ASSIGNMENT :: Continue the piece on the best and worst times of day to trade forex, picking up after its final sentence.

TEXT ::
Best time of day to trade Forex

The best times of day to trade Forex is the open and close – when everyone else is trading.

This is because the better the liquidity, the better orders are filled and there is some momentum and trend to the intra-day market.

The two best times are generally after the other financial (stock/commodity/fixed income) markets open in London and New York.

To a lesser extent, the markets are also more liquid around the close.

Throughout the rest of the day, the best forex brokers will always have good liquidity for traders.

Worst time to trade forex

The absolute worse time of day to trade Forex is just before economic figures like the ECB rate decision or the non-farm payrolls are announced.

The markets are always fairly illiquid some time before are forex traders flatten positions. Economic figures can seriously move the market with very thin volume.

If you are day trading the FX futures listed on the CME (you won’t through spread betting or CFDs) liquidity can be next to zero as bids and offers are pulled above and below the market. This will then be replicated in the prices quoted by the spread betting firms. After all the top spread betting firms tend to try and hedge all positions nowadays.

DATA FOR REVIEW ::
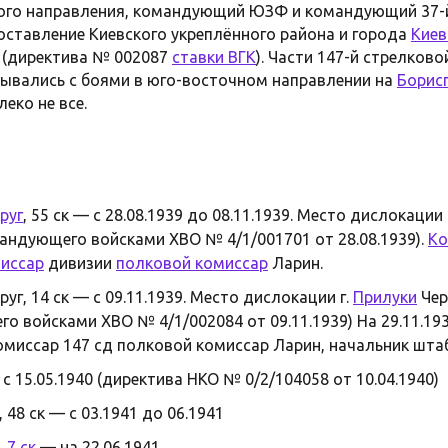
го направления, командующий ЮЗФ и командующий 37-
оставление Киевского укреплённого района и города
Киев
(директива № 002087
ставки ВГК
). Части 147-й стрелково
ывались с боями в юго-восточном направлении на
Борис
еко не все.
руг
, 55 ск — с 28.08.1939 до 08.11.1939. Место дислокаци
андующего войсками ХВО № 4/1/001701 от 28.08.1939).
Ко
иссар
дивизии
полковой комиссар
Ларин.
уг, 14 ск — с 09.11.1939. Место дислокации г.
Прилуки
Чер
 войсками ХВО № 4/1/002084 от 09.11.1939) На 29.11.1939
комиссар 147 сд полковой комиссар Ларин, начальник шта
с 15.05.1940 (директива НКО № 0/2/104058 от 10.04.1940)
 48 ск — с 03.1941 до 06.1941
,
7 ск
— на 22.06.1941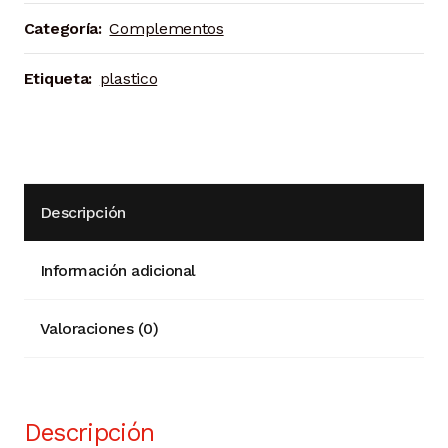
Categoría:
Complementos
Etiqueta:
plastico
Descripción
Información adicional
Valoraciones (0)
Descripción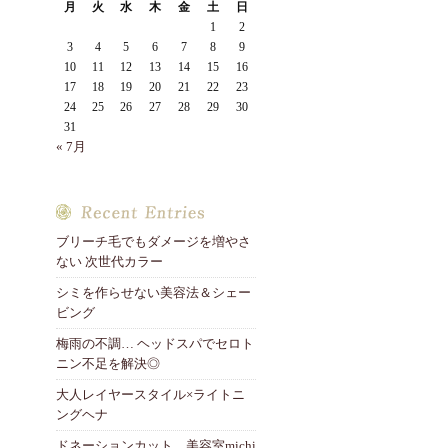
月
火
水
木
金
土
日
1
2
3
4
5
6
7
8
9
10
11
12
13
14
15
16
17
18
19
20
21
22
23
24
25
26
27
28
29
30
31
« 7月
ブリーチ毛でもダメージを増やさ
ない 次世代カラー
シミを作らせない美容法＆シェー
ビング
梅雨の不調… ヘッドスパでセロト
ニン不足を解決◎
大人レイヤースタイル×ライトニ
ングヘナ
ドネーションカット 美容室michi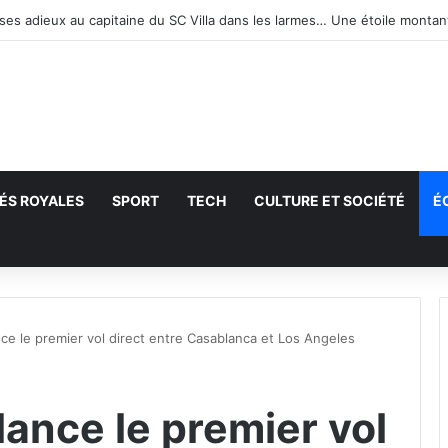
ÉS ROYALES
SPORT
TECH
CULTURE ET SOCIÉTÉ
É
echercher
nce le premier vol direct entre Casablanca et Los Angeles
lance le premier vol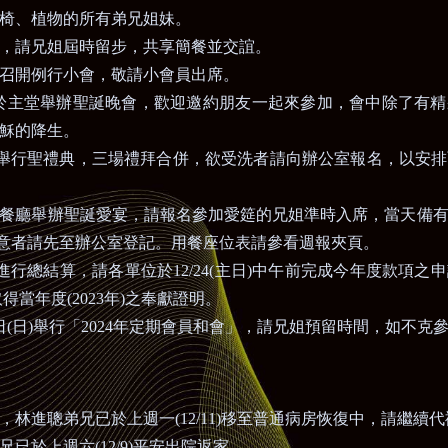
椅、植物的所有弟兄姐妹。
，請兄姐屆時留步，共享簡餐並交誼。
召開例行小會，敬請小會員出席。
於主堂舉辦聖誕晚會，歡迎邀約朋友一起來參加，會中除了有精
穌的降生。
舉行聖禮典，三場禮拜合併，欲受洗者請向辦公室報名，以安排
餐廳舉辦聖誕愛宴，請報名參加愛筵的兄姐準時入席，當天備
意者請先至辦公室登記。用餐座位表請參看週報夾頁。
進行總結算，請各單位於
12/24(
主日
)
中午前完成今年度款項之申
取得當年度
(2023
年
)
之奉獻證明。
日
(
日
)
舉行「
2024
年定期會員和會」，請兄姐預留時間，如不克
，林進聰弟兄已於上週一
(12/11)
移至普通病房恢復中，請繼續代
兄已於上週六
(12/9)
平安出院返家。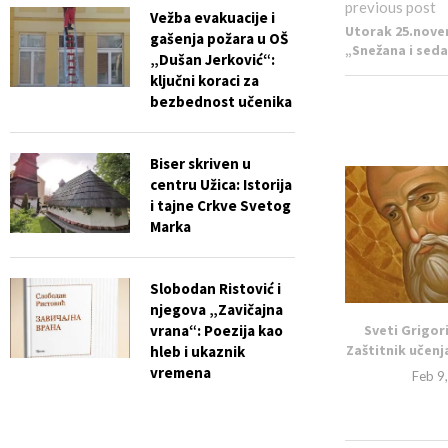
previous post
Vežba evakuacije i
Utorak 25.nove
gašenja požara u OŠ
„Snežana i sed
„Dušan Jerković“:
ključni koraci za
bezbednost učenika
Biser skriven u
centru Užica: Istorija
i tajne Crkve Svetog
Marka
Slobodan Ristović i
njegova „Zavičajna
Sveti Grigor
vrana“: Poezija kao
Zaštitnik učenja
hleb i ukaznik
vremena
Feb 9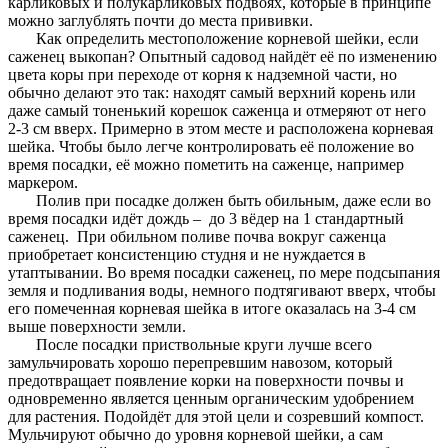
карликовых и полукарликовых подвоях, которые в принципе
можно заглублять почти до места прививки.
Как определить местоположение корневой шейки, если
саженец выкопан? Опытный садовод найдёт её по изменению
цвета коры при переходе от корня к надземной части, но
обычно делают это так: находят самый верхний корень или
даже самый тоненький корешок саженца и отмеряют от него
2-3 см вверх. Примерно в этом месте и расположена корневая
шейка. Чтобы было легче контролировать её положение во
время посадки, её можно пометить на саженце, например
маркером.
Полив при посадке должен быть обильным, даже если во
время посадки идёт дождь – до 3 вёдер на 1 стандартный
саженец. При обильном поливе почва вокруг саженца
приобретает консистенцию студня и не нуждается в
утаптывании. Во время посадки саженец, по мере подсыпания
земля и подливания воды, немного подтягивают вверх, чтобы
его помеченная корневая шейка в итоге оказалась на 3-4 см
выше поверхности земли.
После посадки приствольные круги лучше всего
замульчировать хорошо перепревшим навозом, который
предотвращает появление корки на поверхности почвы и
одновременно является ценным органическим удобрением
для растения. Подойдёт для этой цели и созревший компост.
Мульчируют обычно до уровня корневой шейки, а сам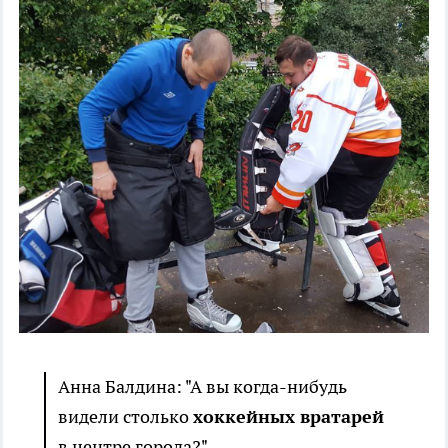
Анна Балдина: "А вы когда-нибудь
видели столько
хоккейных вратарей
в центре города?"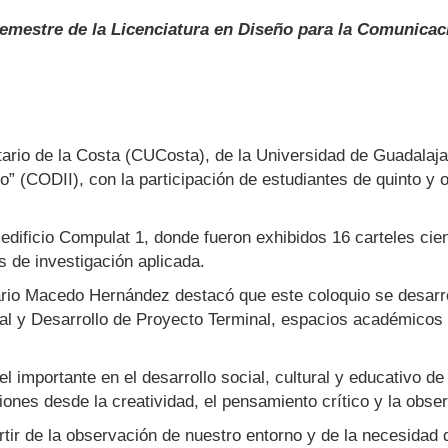
emestre de la Licenciatura en Diseño para la Comunicaci
tario de la Costa (CUCosta), de la Universidad de Guadalajar
o” (CODII), con la participación de estudiantes de quinto y
l edificio Compulat 1, donde fueron exhibidos 16 carteles cie
 de investigación aplicada.
dario Macedo Hernández destacó que este coloquio se desarr
al y Desarrollo de Proyecto Terminal, espacios académicos 
 importante en el desarrollo social, cultural y educativo d
ones desde la creatividad, el pensamiento crítico y la obse
rtir de la observación de nuestro entorno y de la necesidad d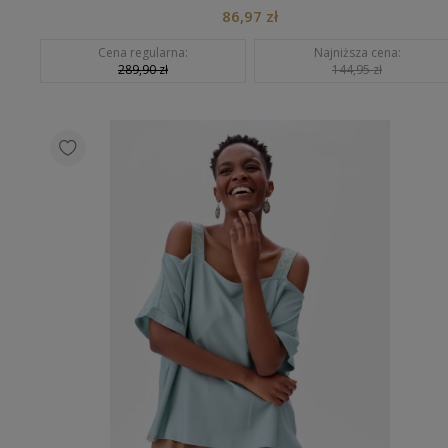
86,97 zł
Cena regularna:
Najniższa cena:
289,90 zł
144,95 zł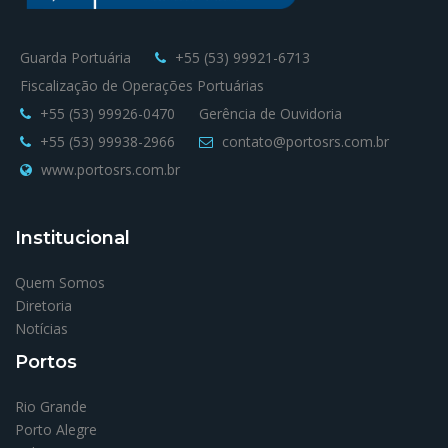
Guarda Portuária
+55 (53) 99921-6713
Fiscalização de Operações Portuárias
+55 (53) 99926-0470
Gerência de Ouvidoria
+55 (53) 99938-2966
contato@portosrs.com.br
www.portosrs.com.br
Institucional
Quem Somos
Diretoria
Notícias
Portos
Rio Grande
Porto Alegre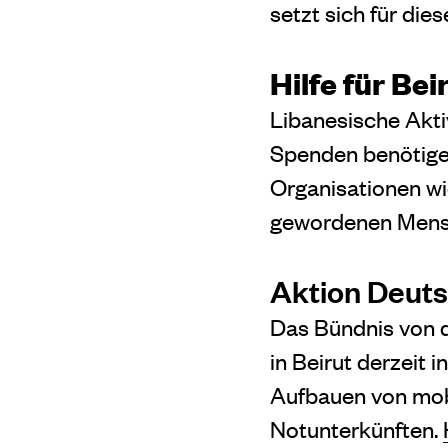
setzt sich für die
Hilfe für Be
Libanesische Akti
Spenden benötigen
Organisationen wi
gewordenen Mensc
Aktion Deuts
Das Bündnis von d
in Beirut derzeit
Aufbauen von mobi
Notunterkünften.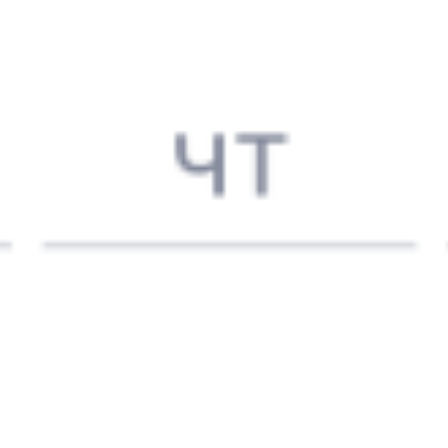
14:29
04:29
1 пересадка
Куеда
Усть-Кут
,
Лена
18 ч 35 м
3 д 11 ч в пути
Выбрать дату
082И + 348Н
14 347 ₽
поездки
от
082И
112Н
14:29
14:33
1 пересадка
Куеда
Усть-Кут
,
Лена
9 ч 33 м
2 д 21 ч 4 м в пути
Выбрать дату
082И + 112Н
14 337 ₽
поездки
от
082И
098*С
14:29
14:33
1 пересадка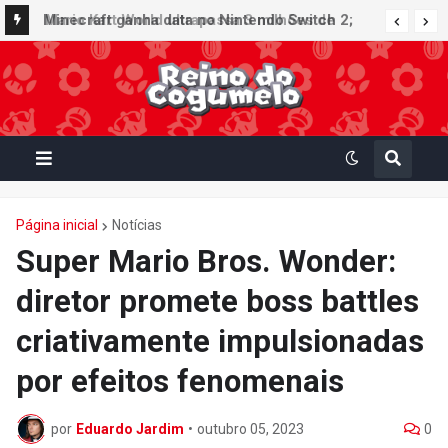
Minecraft ganha data no Nintendo Switch 2;
Super Mario Mash-Up receberá atualização
gráfica exclusiva
Página inicial
Notícias
Super Mario Bros. Wonder:
diretor promete boss battles
criativamente impulsionadas
por efeitos fenomenais
por
Eduardo Jardim
•
outubro 05, 2023
0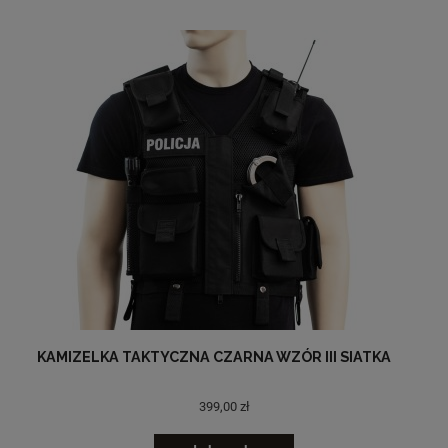
KAMIZELKA TAKTYCZNA CZARNA WZÓR III SIATKA
399,00 zł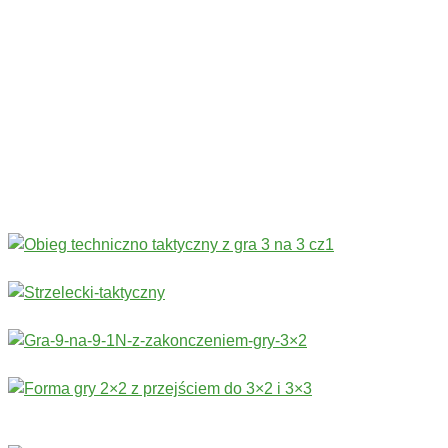
Codziennie nowe ćwiczenia! ›
Rozgrzewka
›
Sprawność fizyczna
›
Technika
›
Taktyka
›
Gry
›
Treningi bramkarskie
›
Stałe fragmenty gry
Więcej ćwiczeń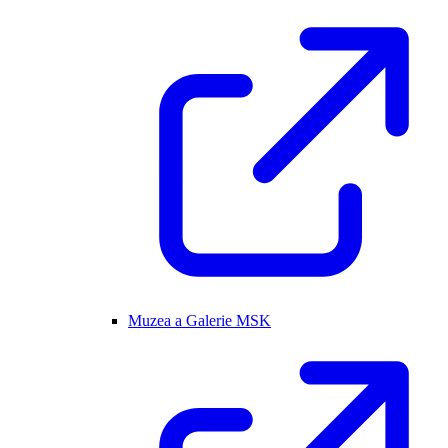
Muzea a Galerie MSK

EXPECTED OUTPUT ::
This means you can end up getting stopped out through your price with bad slippage (unless you are using a spread betting guaranteed stop).  Economic figure releases also skew trends and make the market very unpredictable. If you are trading the forex market in the short term (intra-day) it makes more sense to stick to the most liquid pairs and market hours.

If you take a longer-term view there are always opportunities int he exotic forex pairs.  Just beware the more exotic the wider the spreads.

When should you trade Forex?

Quite frankly whenever you want. The market is there and it’s there to be traded, beaten, outperformed, hedged and enjoyed. If you fancy it, trade it. But go in with your eyes open. If you want to try and make some money why should the European regulator (ESMA) insist on scaring you with other peoples CFD trading losses? After all, maybe you’ll be part of the 20% that makes money.